The first results of images prove that this prototype is able to produce OCT images of sufficient quality, to correctly identify common retinal pathologies. Scans can also be made of the anterior segment which is a unique combination of the slit lamp with integrated OCT.

The prototype incorporates both the higher resolution, and the faster scanning speed of a Fourier Domain OCT. The fast scanning speed of 5000 scans per second, with 512 a-scans per b-scan, allows a full b-scan to be made in approximately 0.1 s. In addition, the automatic fast z-alignment built into the device corrects for small movements in the sample arm, that is, the patient handheld lens and/or slit lamp. These features make the OCT system fast enough to make a full and high quality scan, even in an eye observed through a handheld lens introducing involuntary movements because of both the handheld lens and the observed retina. The high resolution of 8–9 μm in tissue is sufficient to show all relevant layers of the retina in detail, as shown in Figure 1a–d. To compare the quality of the scans made with both systems, the scans shown in Figure 1 were made at almost identical locations.

Patients with exudative AMD treated with anti-VEGF intraocular injections, will be regularly examined with OCT scans during follow-up for the presence or absence of signs of active leakage.7, 15 This study included patients with exudative AMD. The conclusions in these patients based on the slit lamp-integrated OCT were identical to the conclusions based on a stand-alone FD-system (the 3D-OCT-1000, Mark II, Topcon). In some patients a single scan through a suspicious area with leakage proved the presence of signs of active leakage, and a decision to retreat could be considered. In cases with less obvious leakage, a number of scans (5 to 6), 1 mm apart, were made with the SLSCAN-1 covering the whole macular area to screen for local signs of leakage. In addition, with some practical experience, screening for signs of leakage can be done by moving the scan over the macula, while observing the life image of the OCT scan, and the corresponding life colour image of the retina, made by the camera, on the screen.

The scans of the anterior segment with the prototype are not completely comparable with the scans made with commercially available systems.
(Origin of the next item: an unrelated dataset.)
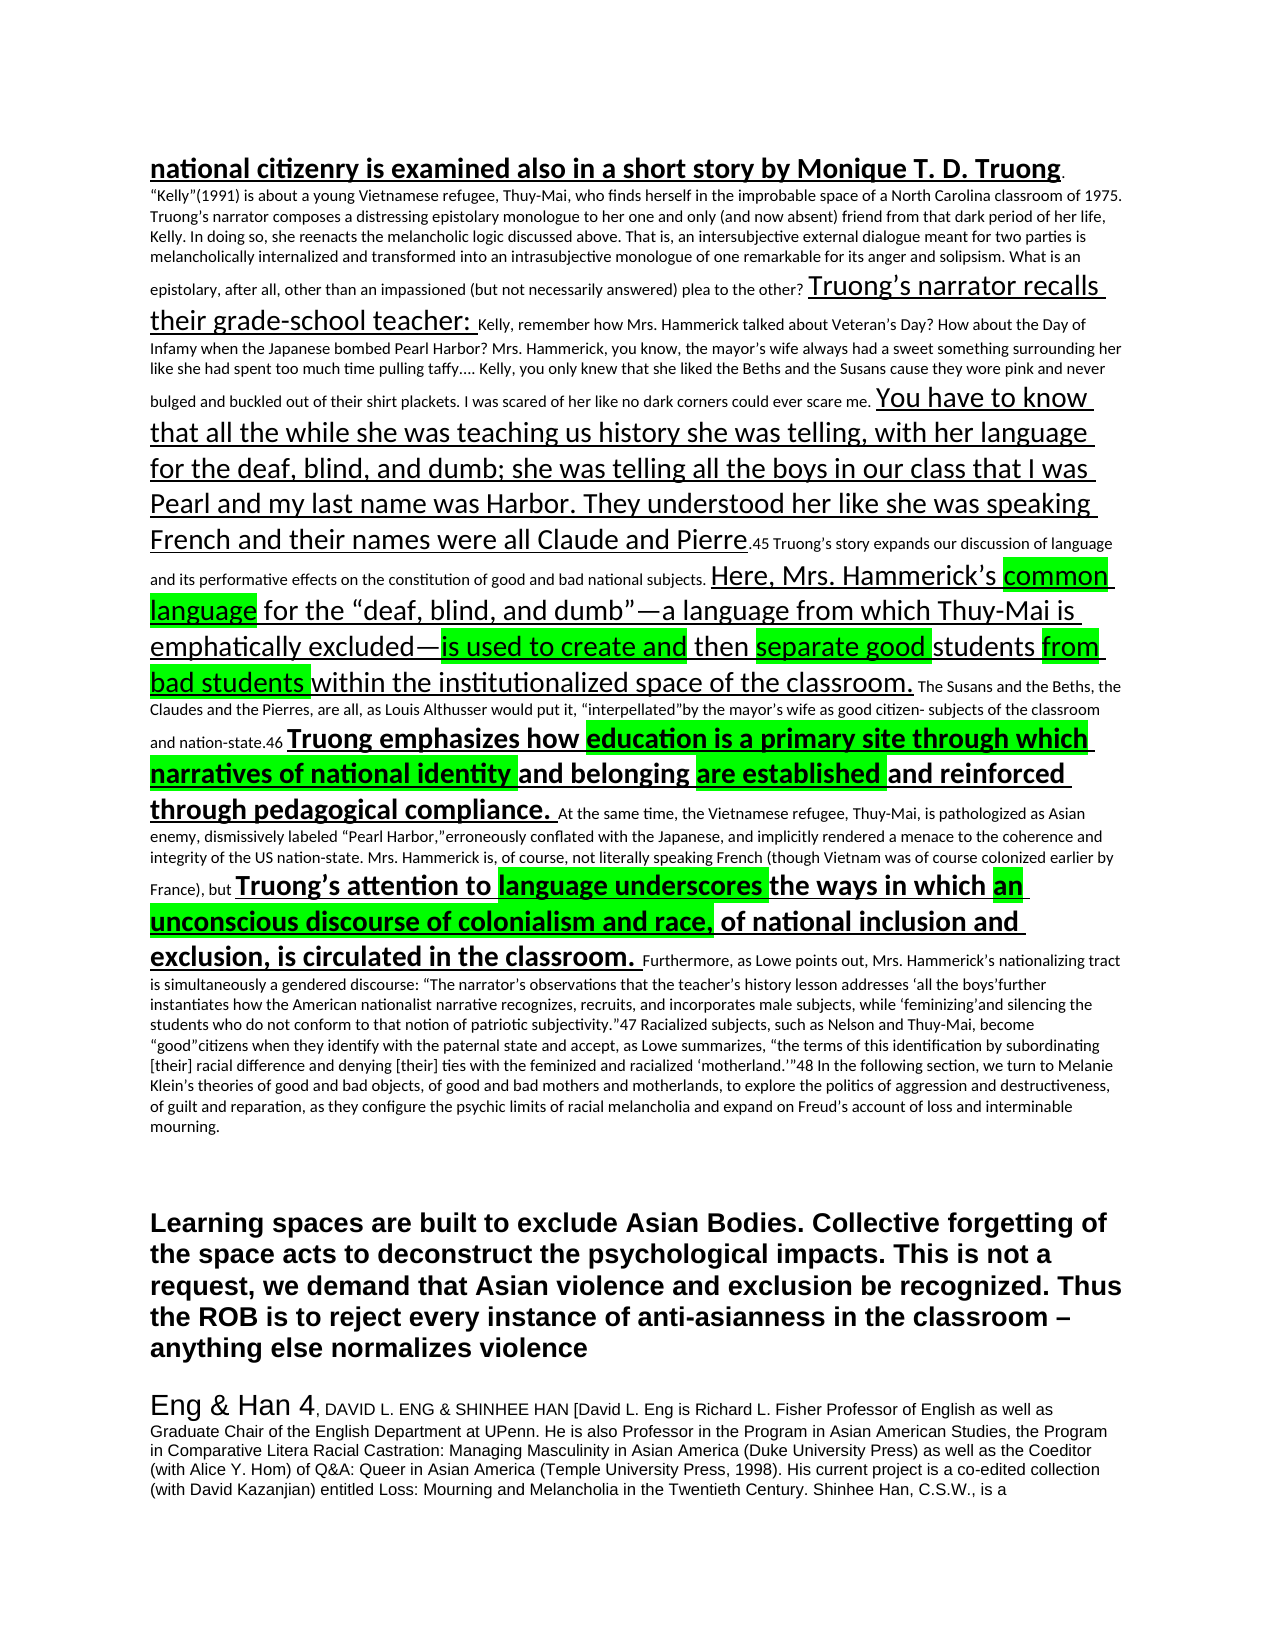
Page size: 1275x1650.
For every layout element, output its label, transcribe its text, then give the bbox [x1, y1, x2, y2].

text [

On the one hand, there is a difference in tissue penetration caused by the central wavelength of the SLD light sources. The prototype has a central wavelength of 830 nm vs 1310 nm in the commercially available systems. A longer wavelength allows for a slightly better penetration of the highly scattering structures in the anterior segment.16 On the other hand, the prototype is an FD-OCT in contrast to the commercially available systems, which are time domain (TD).12, 17 The FD-OCT has a faster scanning speed and an increased resolution, but a reduced scan depth (2 mm in the SLSCAN-1 vs >5 mm in TD-OCT). The images of the anterior segment made with the prototype seemed to be of acceptable quality (Figure 1e and f).

The OCT is becoming increasingly important in ophthalmology for both diagnosis and follow-up of patients. The slit lamp with integrated OCT enables to make OCT images during the normal standard examination with the slit lamp, without interfering with the functionality of the slit lamp. This increases the efficiency of the routine clinical examination of a patient, will increase the comfort of the patient seated behind just one device, and will save time.

In many clinics OCT examinations are performed by technicians, not directly familiar with the pathology at hand. This could lead to inadequate scans missing the relevant pathology. With the slit lamp with integrated OCT the ophthalmologist himself will make the OCT scans, directing the scan to the area of interest, observed with slit lamp biomicroscopy, avoiding this problem.

In conclusion, this study shows that the prototype of an FD–OCT system integrated into a slit lamp can make excellent images of both the anterior and posterior segment. The add-on FD-OCT prototype did not interfere with the standard examinations performed with the slit lamp. Efficiency of patient examinations is greatly improved, because OCT images can be made directly during routine examination with the slit lamp.